That AoW model is really impressive, though I would have gone for the unhelmeted head myself. I like your bases as well.


----------



## Crimzzen (Jul 9, 2008)

Added more pics to the original post:

Special Weapons Squad - 3x meltas



























Manticore





































Up next is a Vendetta for the SWT.


----------



## xenobiotic (Jun 7, 2008)

The pics of the infantry was a little dark, try moving the paper closer to the miniatures when taking pics of infantry.

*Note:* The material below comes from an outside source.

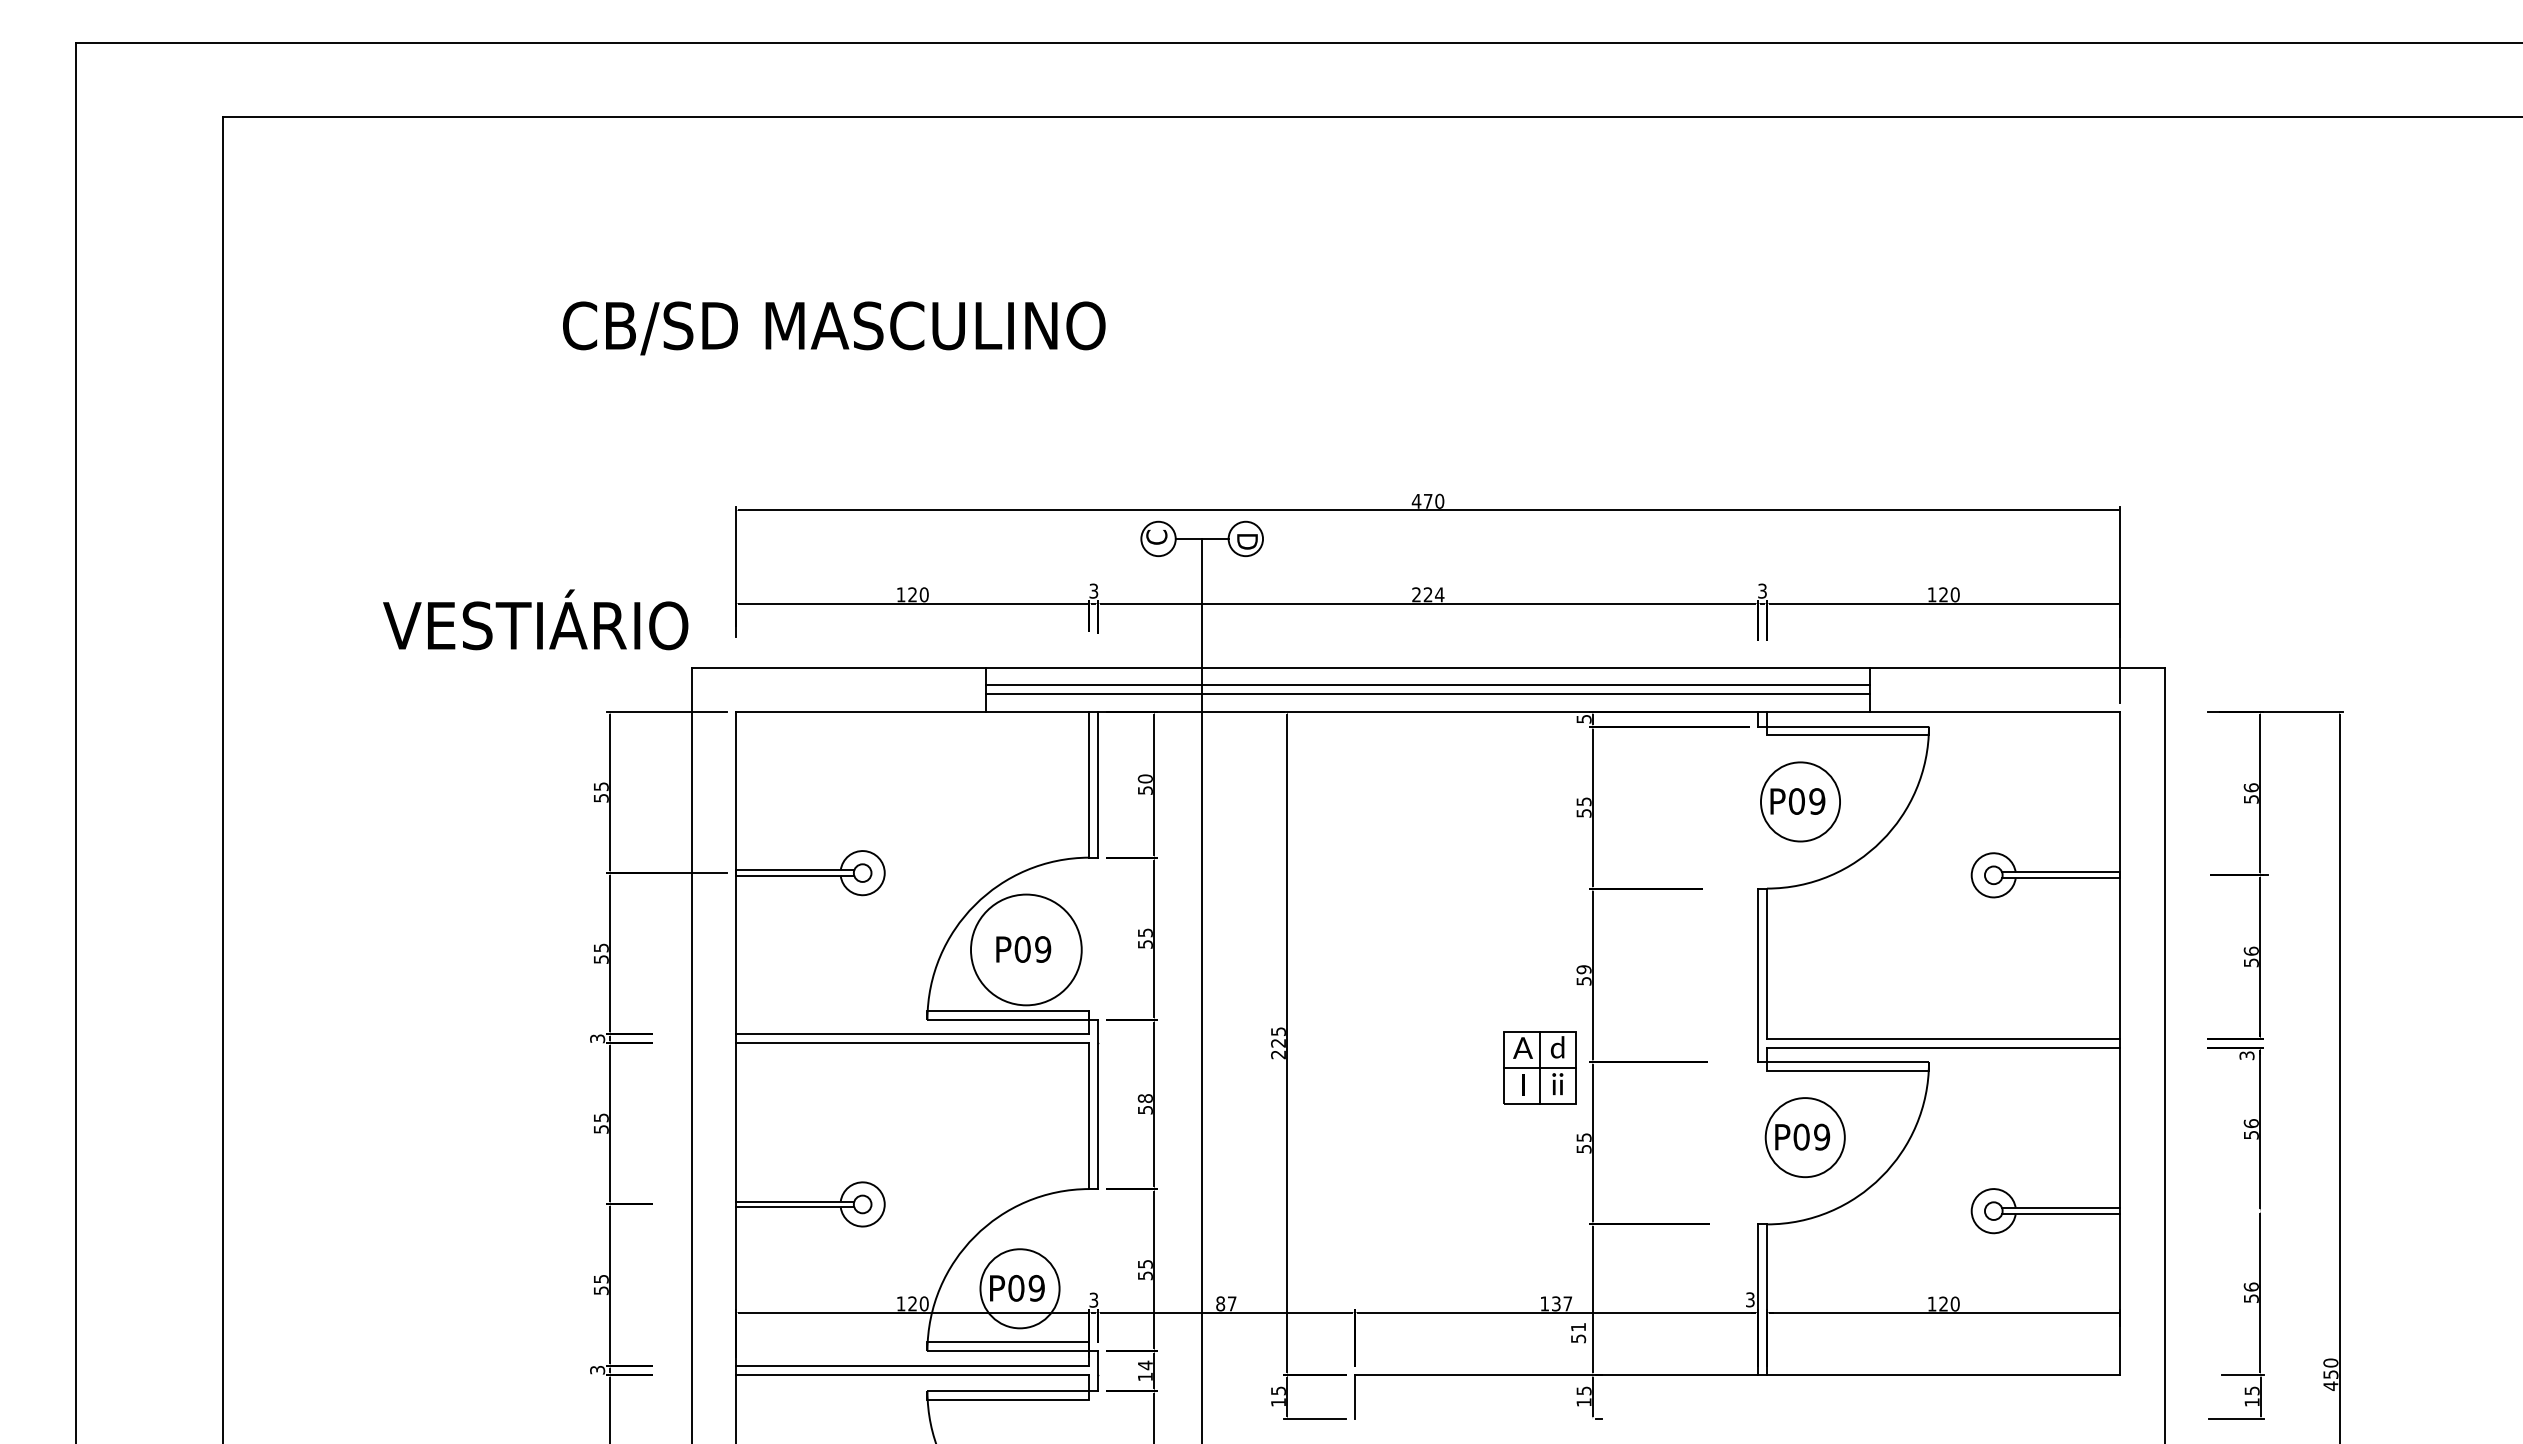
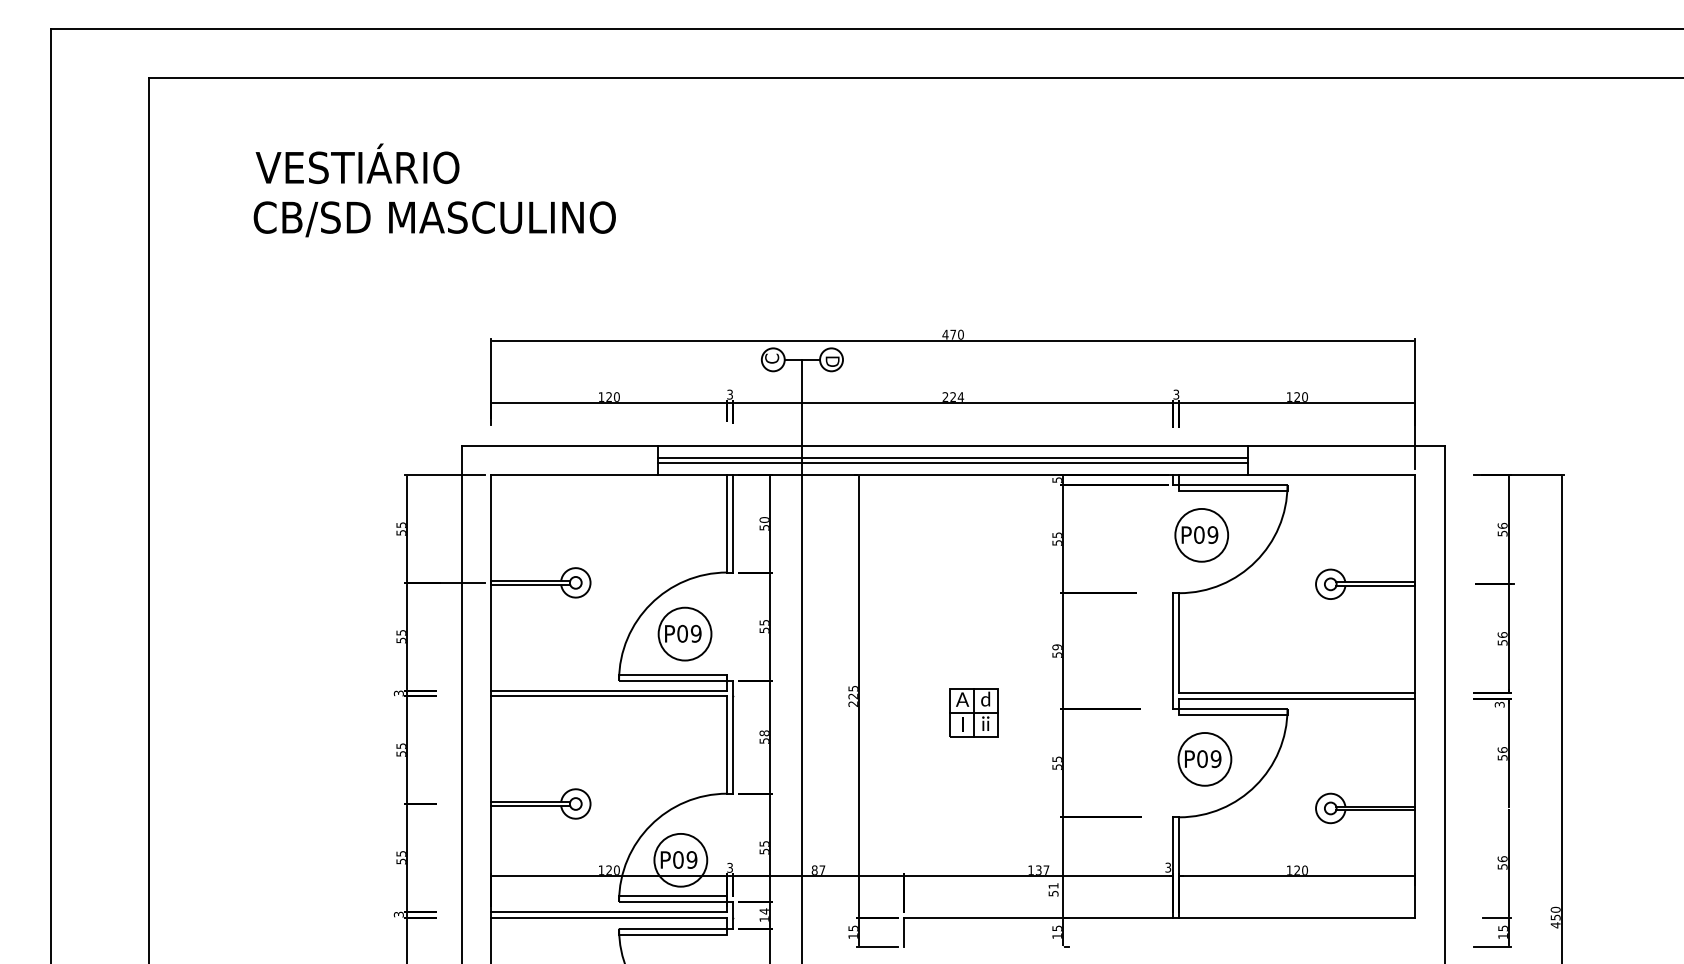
text: (833, 328) -> (434, 219), moved
text: (535, 619) -> (357, 163), moved
circle: (1025, 948) -> (684, 633), size x0.71
part: (1539, 1067) -> (973, 712), moved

The manticore pictures are great, the tank itself even better. I'll have to take a better look when I get home, my cellphone doesn't make it justice.

Keep them coming!


----------



## Crimzzen (Jul 9, 2008)

xenobiotic said:


> The pics of the infantry was a little dark, try moving the paper closer to the miniatures when taking pics of infantry.
> 
> The manticore pictures are great, the tank itself even better. I'll have to take a better look when I get home, my cellphone doesn't make it justice.
> 
> Keep them coming!


Thanks dude,

I'll try that with the paper next time again.


----------



## ItsPug (Apr 5, 2009)

Very nice manticore, I'll be keeping an eye on this one!


----------



## Crimzzen (Jul 9, 2008)

Edit: I've dropped the daemons from the project. Decided to go with Lizardmen instead


----------